Records supplied:
───
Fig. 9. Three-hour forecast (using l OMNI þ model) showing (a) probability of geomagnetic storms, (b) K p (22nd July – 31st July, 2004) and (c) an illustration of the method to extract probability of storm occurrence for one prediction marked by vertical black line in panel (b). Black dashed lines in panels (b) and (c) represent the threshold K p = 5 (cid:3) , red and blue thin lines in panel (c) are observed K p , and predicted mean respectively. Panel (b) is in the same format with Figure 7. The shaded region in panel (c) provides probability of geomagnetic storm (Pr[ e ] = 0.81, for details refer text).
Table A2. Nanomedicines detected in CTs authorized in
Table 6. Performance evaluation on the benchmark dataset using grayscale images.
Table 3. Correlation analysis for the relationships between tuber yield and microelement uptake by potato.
───
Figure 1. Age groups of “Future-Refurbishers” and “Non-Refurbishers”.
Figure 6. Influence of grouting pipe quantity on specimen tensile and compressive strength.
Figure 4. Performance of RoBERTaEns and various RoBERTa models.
───
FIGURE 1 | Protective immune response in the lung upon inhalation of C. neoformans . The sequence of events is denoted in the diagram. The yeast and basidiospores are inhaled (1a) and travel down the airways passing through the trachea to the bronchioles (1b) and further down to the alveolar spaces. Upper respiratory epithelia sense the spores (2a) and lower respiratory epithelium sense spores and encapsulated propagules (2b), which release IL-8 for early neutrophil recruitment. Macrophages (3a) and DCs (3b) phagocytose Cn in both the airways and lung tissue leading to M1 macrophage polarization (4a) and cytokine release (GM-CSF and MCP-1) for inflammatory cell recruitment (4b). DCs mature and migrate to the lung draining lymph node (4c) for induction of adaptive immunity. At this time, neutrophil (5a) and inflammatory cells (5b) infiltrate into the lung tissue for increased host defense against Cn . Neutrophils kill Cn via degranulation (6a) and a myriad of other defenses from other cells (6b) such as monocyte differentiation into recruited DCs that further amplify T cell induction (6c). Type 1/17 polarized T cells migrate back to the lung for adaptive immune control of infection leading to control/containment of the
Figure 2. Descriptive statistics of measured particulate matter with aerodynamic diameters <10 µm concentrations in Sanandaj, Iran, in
───
Exercise prompt: Copy every line from the material in which the word "Table" can be found.

Exercise response:
Table A2. Nanomedicines detected in CTs authorized in
Table 6. Performance evaluation on the benchmark dataset using grayscale images.
Table 3. Correlation analysis for the relationships between tuber yield and microelement uptake by potato.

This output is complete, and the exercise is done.